**Extracted text:**
.....

Permanent Porosity in Hydroxamate Titanium-Organic Polyhedra.

Following the synthesis of hydroxamate titanium-organic frameworks, we now extend these siderophore-type linkers to the assembly of the first titanium-organic polyhedra displaying permanent porosity. Mixed-linker versions of this molecular cage (cMUV-11) are also used to demonstrate the effect of pore chemistry in accessing high surface areas of near 1200 m2·g-1.

Metal–organic polyhedra (MOPs) are hybrid molecular complexes assembled by coordination linkages.[1] These supramolecular cages feature intrinsic molecular porosity, which makes them attractive in host–guest recognition,[2,3] separation,[4,5] storage,[6] and catalysis.[7] Compared with extended porous solids such as metal–organic frameworks (MOFs), covalent organic frameworks (COFs), and zeolites, MOPs are relatively unexplored and represent a rapidly growing class of porous molecular solids.[8] Their molecular nature can ease their processability for integration into membranes[9] or synthetic channels.[10] However, permanent porosity in MOPs is still less common because of the difficulties in designing robust cages that display porosity after guest removal. Even though the assembly of cages with prefabricated porosity can be controlled with the symmetry and directionality of metal–organic nodes,[11] the accessible porosity also depends on their packing in the solid state, which is controlled by intermolecular interactions that are much weaker than the directional bonding in extended networks.

.....

Data lines:
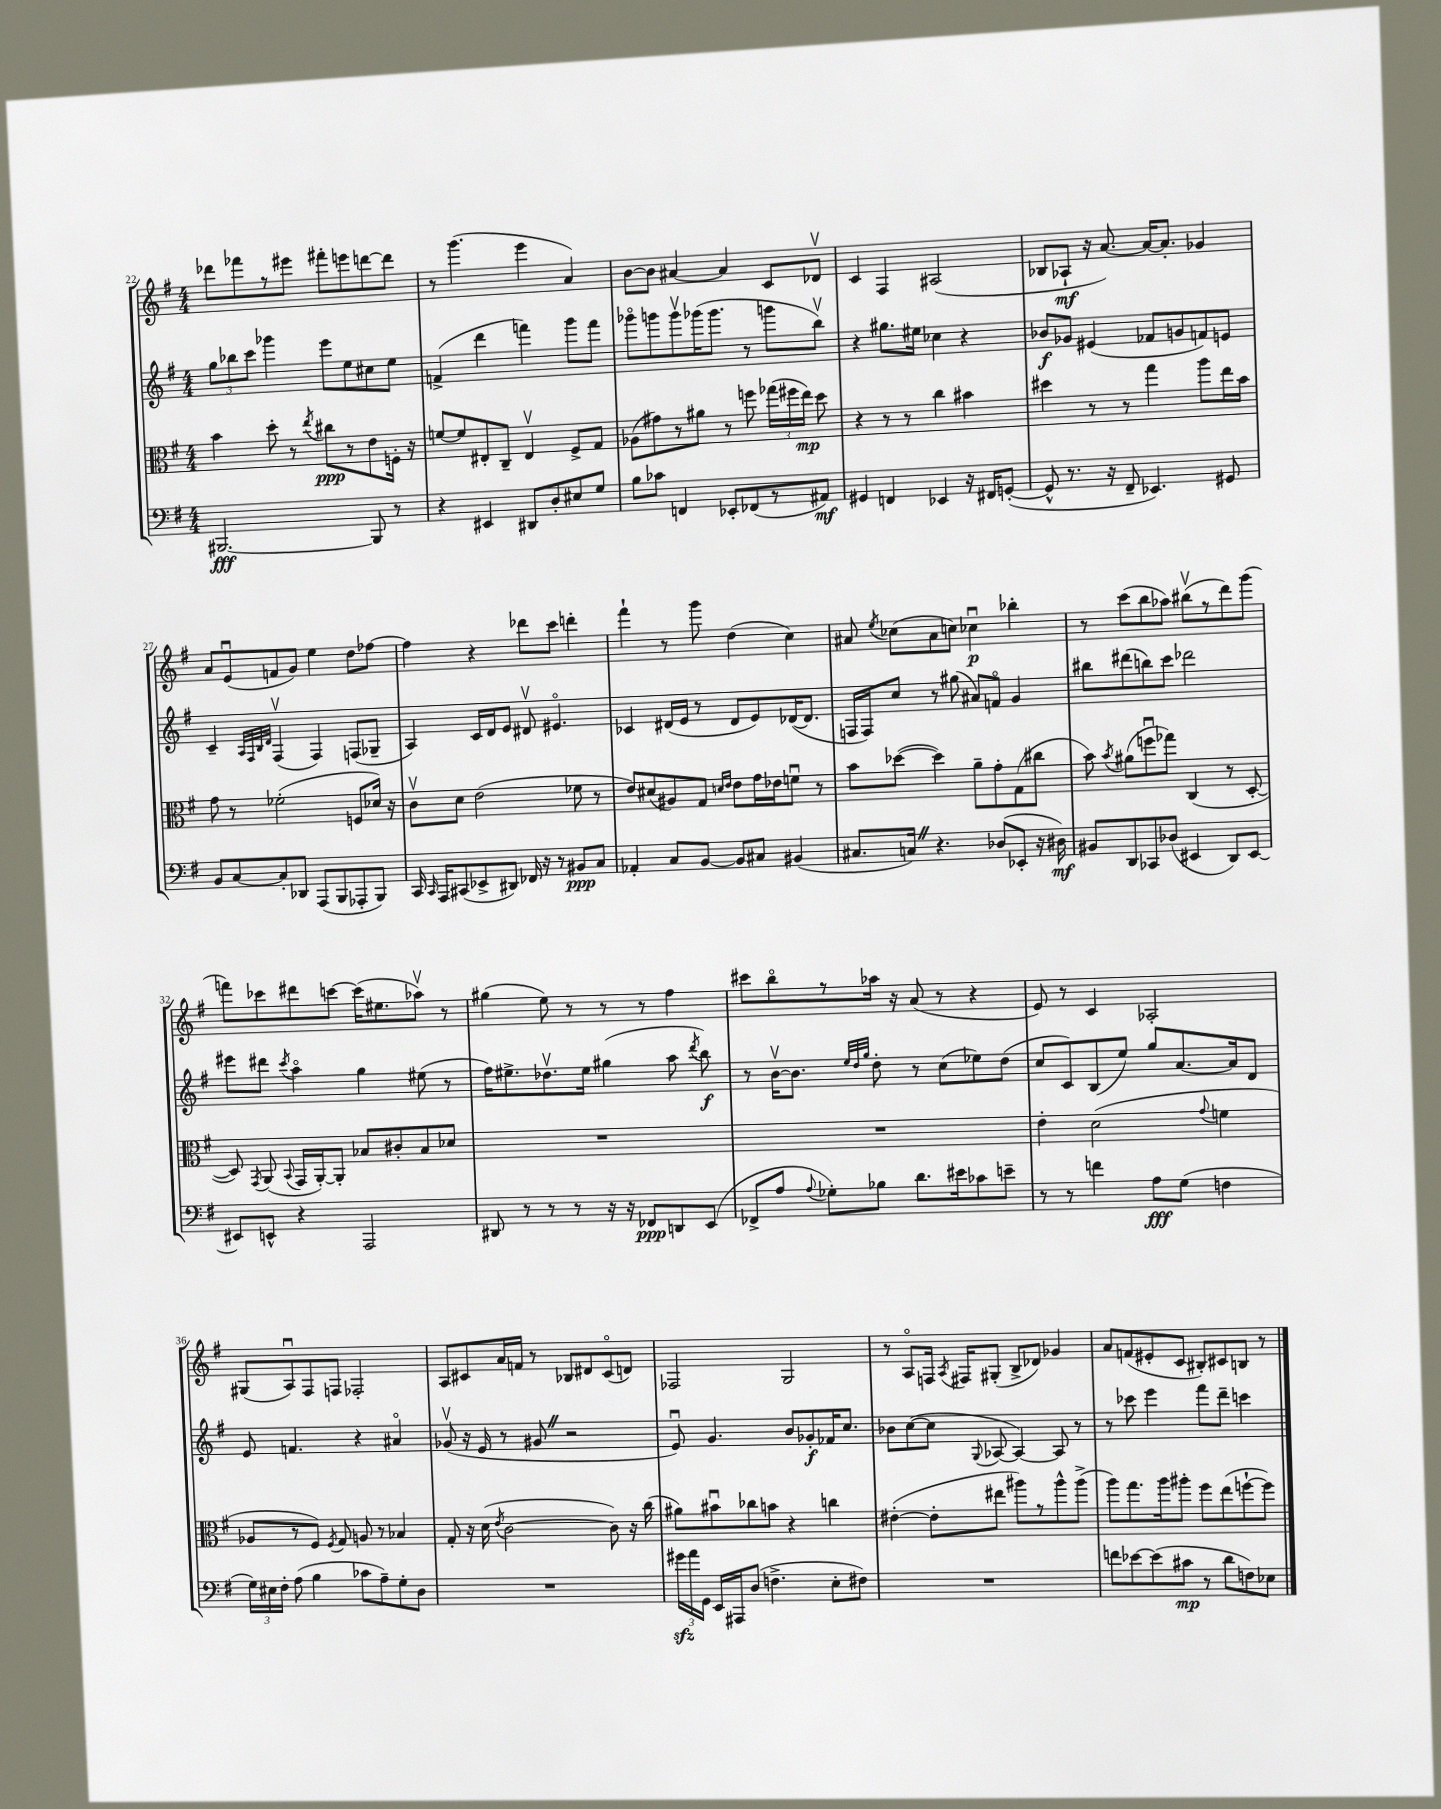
<<
\new StaffGroup <<
\new Staff = "s0" {
    \clef treble \key g \major \numericTimeSignature \time 4/4
    \autoBeamOff des'''8[ fes'''8 r8 eis'''8] fis'''8[-. e'''8 d'''8~ d'''8] |
    r8 g'''4.( e'''4 a'4) |
    b'8[~ b'8] ais'4~ ais'4 c'8[ des'8]\upbow |
    c'4 fis4 ais2( |
    bes8[ aes8]-!\mf r16 a'8.~) a'16[~ a'8.]-. ges'4 |
    a'8[ e'8\downbow( f'8 g'8]) e''4 d''8[ fes''8]~ |
    fes''4 r4 des'''8[ c'''8] d'''4-. |
    fis'''4-! r8 g'''8 d''4( c''4) |
    ais'8 \acciaccatura { e''8 } ces''8[( ais'8 c''8]) ces''4\downbow\p bes''4-. |
    r8 c'''8[( b''8 aes''8]) bis''8[\upbow( r8 d'''8) g'''8]( |
    f'''8[) ces'''8 dis'''8 c'''8]~ c'''16[( eis''8. aes''8]\upbow) r8 |
    gis''4( e''8) r8 r8 r8 fis''4 |
    cis'''8[ b''8\flageolet r8 aes''16] r16 a'8( r8 r4 |
    e'8) r8 c'4 aes2-. |
    gis8[( a8\downbow) fis8 f8] fes2-. |
    a8[ cis'8 a'16 f'16] r8 bes8[ dis'8 cis'8\flageolet( d'8]) |
    fes2 g2 |
    r8 a8[\flageolet f16] \acciaccatura { a8 } fis16[ gis8]-.( b8[-> des'8]) ges'4 |
    a'8[ f'8( eis'8-. c'8] bis8[-.) cis'8 b8] r8 \bar "|." |
}
\new Staff = "s1" {
    \clef treble \key g \major \numericTimeSignature \time 4/4
    \autoBeamOff \tuplet 3/2 { g''8[ bes''8 c'''8] } ges'''4 e'''8[ e''8 cis''8 e''8] |
    f'4->( d'''4 f'''4) g'''8[ f'''8] |
    ges'''8[\flageolet g'''8 g'''8\upbow ges'''16( ges'''8.] r8 g'''8[ b''8]\upbow) |
    r4 gis''8.[ eis''16] ces''4 r4 |
    bes'8[\f ges'8] eis'4( fes'8[ g'8 f'8) e'8] |
    c'4-- \grace { a32[ fis32 b32 d'32] } fis4\upbow( fis4) f8[( ges8]-- |
    a4) c'16[ d'16 e'8] dis'8\upbow eis'4.\flageolet |
    ces'4 dis'16[( e'16] r8 dis'8[ e'8) des'16~( des'8.] |
    f16[ f16) c''8] r8 gis''8( ais'8[) f'8]\flageolet g'4 |
    bis''8[ dis'''8( b''8) c'''8] des'''2 |
    eis'''8[ dis'''8] \acciaccatura { c'''8 } a''4\flageolet g''4 eis''8( r8 |
    fis''16[) eis''8.-> des''8.\upbow eis''16] gis''4( a''8 \acciaccatura { d'''8 } b''8\f) |
    r8 b'16[~\upbow b'8.] \grace { e''32[ d''32 g''32] } d''8-. r8 c''8[( ees''8) d''8]( |
    c''8[ c'8) b8( e''8]) g''8[ a'8.~ a'16 d'8] |
    e'8 f'4. r4 ais'4\flageolet |
    ges'8\upbow( r16 e'16 r8 gis'8 \once \override BreathingSign.text = \markup { \musicglyph "scripts.caesura.straight" } \breathe r2 |
    e'8\downbow) g'4. b'8[ ges'8-.\f fes'16 c''8.] |
    bes'8[ c''8~( c''8] \appoggiatura { g8 } aes8~ aes4~) aes8 r8 |
    r8 ces'''8 e'''4 fis'''8[ d'''8]-- c'''4 \bar "|." |
}
\new Staff = "s2" {
    \clef alto \key g \major \numericTimeSignature \time 4/4
    \autoBeamOff b'4 d''8-. r8 \acciaccatura { e''8 } cis''8[\ppp r8 e'8 f16]-. r16 |
    f'8[~ f'8 eis8-. c8]-- eis4\upbow fis8[-> g8] |
    aes8[( gis'8) r8 ais'8] r8 f''8 \tuplet 3/2 { ges''16[( fis''16 e''16]\mp) } d''8 |
    r4 r8 r8 c''4 bis'4 |
    dis''4 r8 r8 g''4 a''8[ e''16 b'16] |
    g'8 r8 fes'2-.( f8[ des'16]) r16 |
    c'8[\upbow d'8] e'2( fes'8 r8 |
    e'8[) dis'8( ais8) g8] \grace { d'16[ e'16] } e'8[ g'16 ees'16 f'8]\downbow r8 |
    b'8[ des''8]~( des''4) a'8[-- g'8-. g8( cis''8] |
    b'8) \acciaccatura { b'8 } ais'8[( f''8\downbow ges''8]) c4( r8 d8~-. |
    d8) \acciaccatura { g,8 } a,8( \appoggiatura { b,8 } g,16[ a,16~-.) a,8]-. bes8[ cis'8-. bes8 des'8] |
    R1 |
    R1 |
    e'4-. d'2( \appoggiatura { g'8 } f'4 |
    aes8[ r8 fis8]) \acciaccatura { fis8 } g8 a8 r8 bes4 |
    g8-. r16 d'16( \acciaccatura { e'8 } c'2~ c'8) r16 c''16( |
    ais'8[) bis'8\downbow ces''8 b'8] r4 c''4 |
    eis'4~-.( eis'8[-. eis''8] ais''8[) r8 ais''8-^ ais''8]->( |
    a''8[) g''8. a''16 ais''8]-. fis''8[ e''8( f''8~-! f''8]) \bar "|." |
}
\new Staff = "s3" {
    \clef bass \key g \major \numericTimeSignature \time 4/4
    \autoBeamOff bis,,2.~\fff bis,,8 r8 |
    r4 eis,4 dis,8[ d8-. eis8 g8] |
    b8[ ces'8] f,4 ees,8[-. fes,8( r8 ais,8]\mf) |
    gis,4 f,4 ees,4 r16 fis,16[ g,8]~-.( |
    g,8-^ r8. r16 fis,8-- ees,4.) gis,8 |
    b,8[ c8~ c8-. des,8] a,,8[( b,,8 aes,,8-. b,,8]) |
    c,16 \grace { c,16 } a,,16[ cis,8( ees,8-> dis,8]) fes,16 r16 r8 bis,8[\ppp c8] |
    aes,4-. c8[ b,8]~ b,8[ cis8] bis,4( |
    cis8.[ c16]) \once \override BreathingSign.text = \markup { \musicglyph "scripts.caesura.straight" } \breathe r4. des8[( ees,8]-. r16 dis16\mf) |
    bis,8[ d,8 ces,8 des8]( eis,4 d,8[) eis,8]~ |
    eis,8[ e,8]-^ r4 a,,2 |
    dis,8 r8 r8 r8 r16 r16 fes,8[\ppp d,8 e,8]( |
    fes,8[-> a8] \appoggiatura { a8 } ges8[-.) bes8] d'8.[ eis'16 ces'8 e'8]-- |
    r8 r8 f'4 a8[\fff g8]( f4 |
    \tuplet 3/2 { g16[) eis16 fis16]-. } a8( b4 ces'8[ a8--) g8-. d8] |
    R1 |
    \tuplet 3/2 { gis'16[\sfz a'16 g,16] } e,16[ ais,,16 d8]( f4.-> e8[-. fis8]) |
    R1 |
    f'8[ ees'8~ ees'8( cis'8]\mp r8 d'8[ f8) ees8] \bar "|." |
}
>>
>>
\layout { \context { \Score currentBarNumber = #22 } }
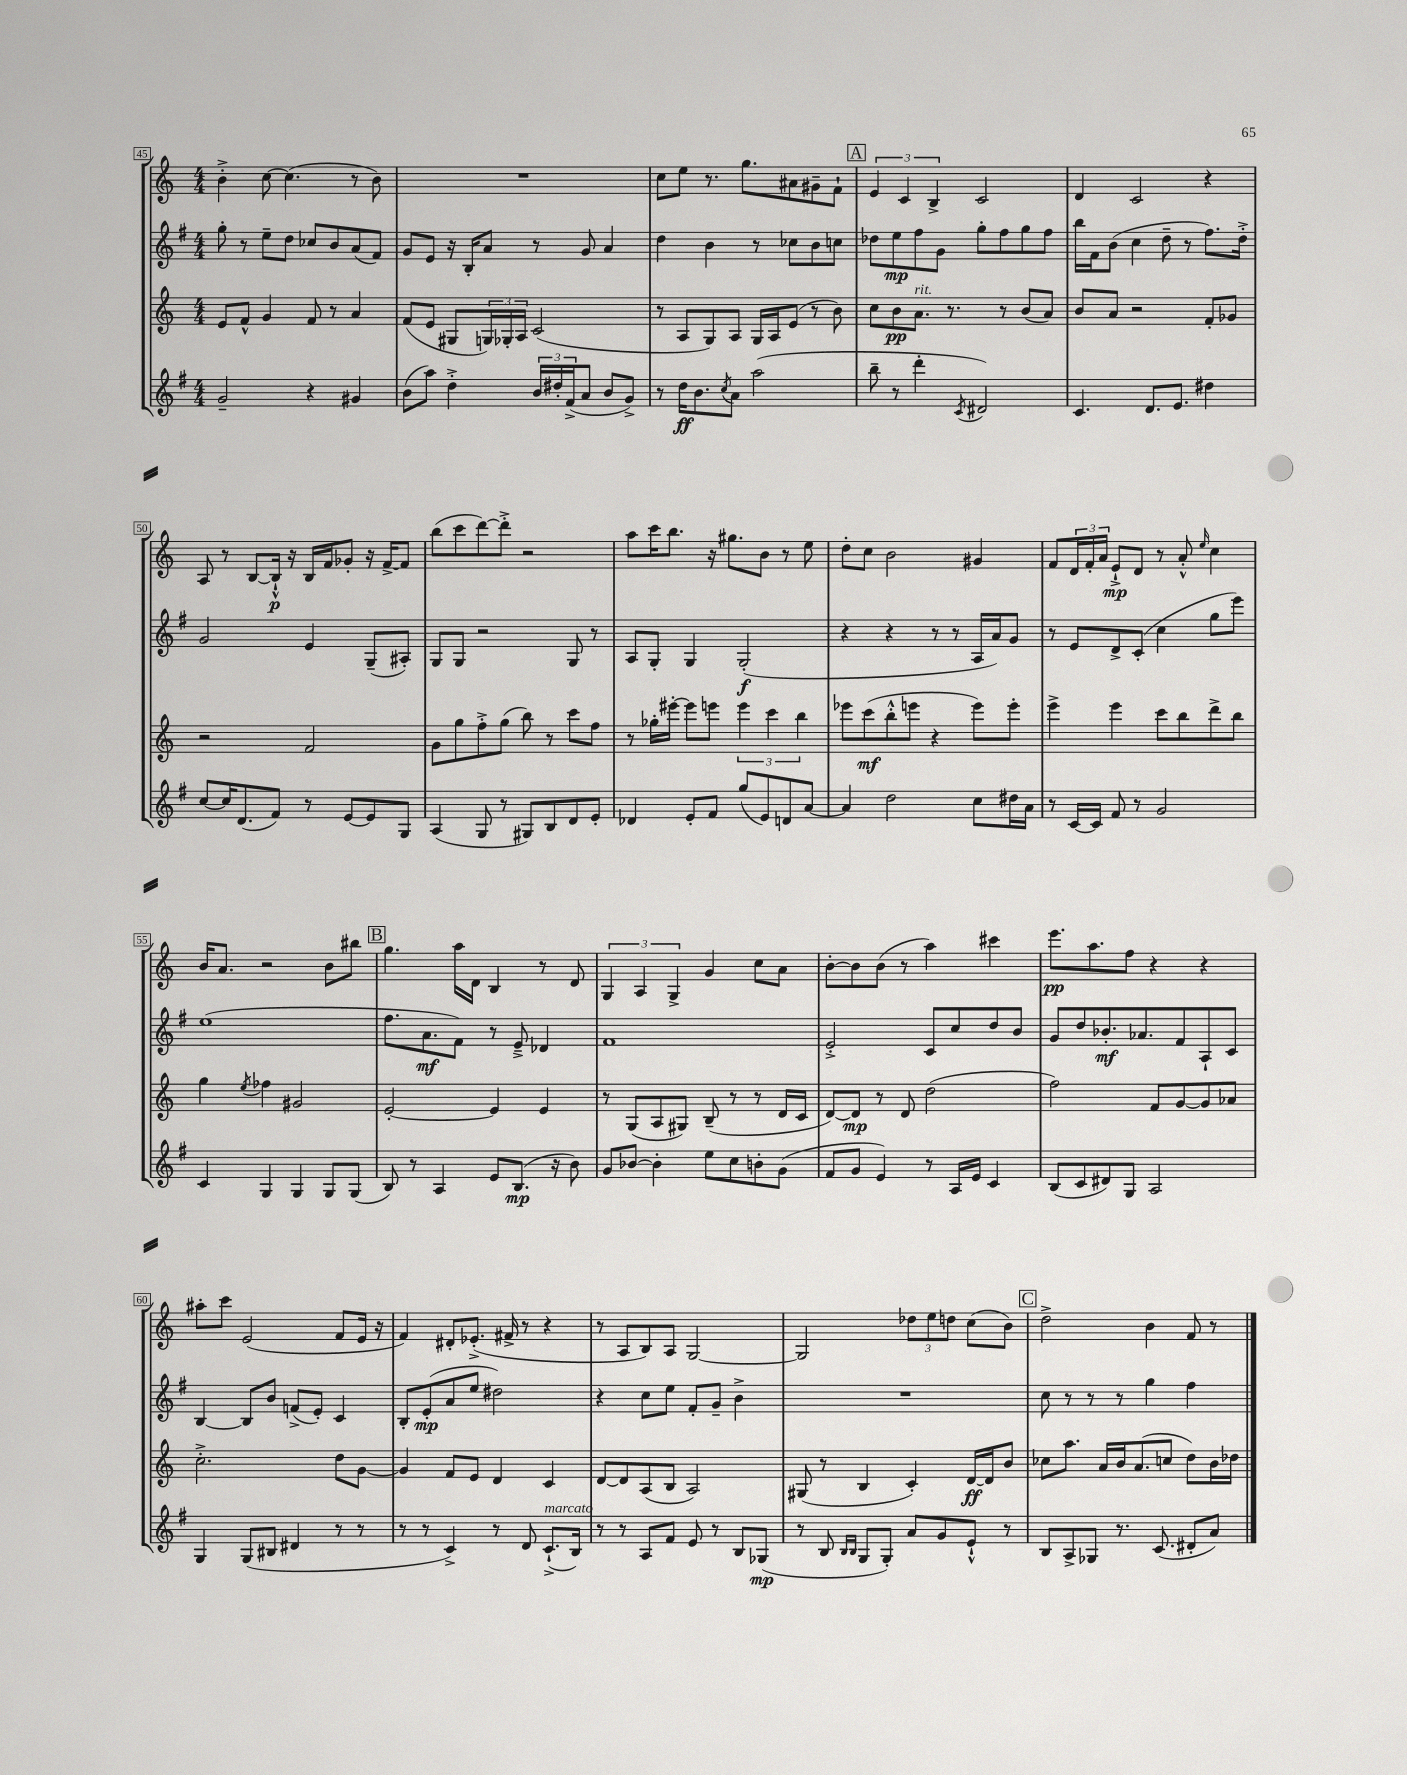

.....

**Written request 1:**
Translate this sentence from the text on titanium-organic polyhedra into Spanish: "However, permanent porosity in MOPs is still less common because of the difficulties in designing robust cages that display porosity after guest removal."
**Written request 2:**
Render the part of the records that runs from their start through the line containing "r8 c'''8[( b''8" as a JSON list of strings, one string per line, skipping blank lines. Leave the pictures out.

**Full response 1:**
Sin embargo, la porosidad permanente en los MOP sigue siendo menos común debido a las dificultades para diseñar jaulas robustas que presenten porosidad tras la eliminación de los huéspedes.

**Full response 2:**
[
  "<<",
  "\\new StaffGroup <<",
  "\\new Staff = \"s0\" {",
  "    \\clef treble \\key g \\major \\numericTimeSignature \\time 4/4",
  "    \\autoBeamOff des'''8[ fes'''8 r8 eis'''8] fis'''8[-. e'''8 d'''8~ d'''8] |",
  "    r8 g'''4.( e'''4 a'4) |",
  "    b'8[~ b'8] ais'4~ ais'4 c'8[ des'8]\\upbow |",
  "    c'4 fis4 ais2( |",
  "    bes8[ aes8]-!\\mf r16 a'8.~) a'16[~ a'8.]-. ges'4 |",
  "    a'8[ e'8\\downbow( f'8 g'8]) e''4 d''8[ fes''8]~ |",
  "    fes''4 r4 des'''8[ c'''8] d'''4-. |",
  "    fis'''4-! r8 g'''8 d''4( c''4) |",
  "    ais'8 \\acciaccatura { e''8 } ces''8[( ais'8 c''8]) ces''4\\downbow\\p bes''4-. |",
  "    r8 c'''8[( b''8 aes''8]) bis''8[\\upbow( r8 d'''8) g'''8]( |"
]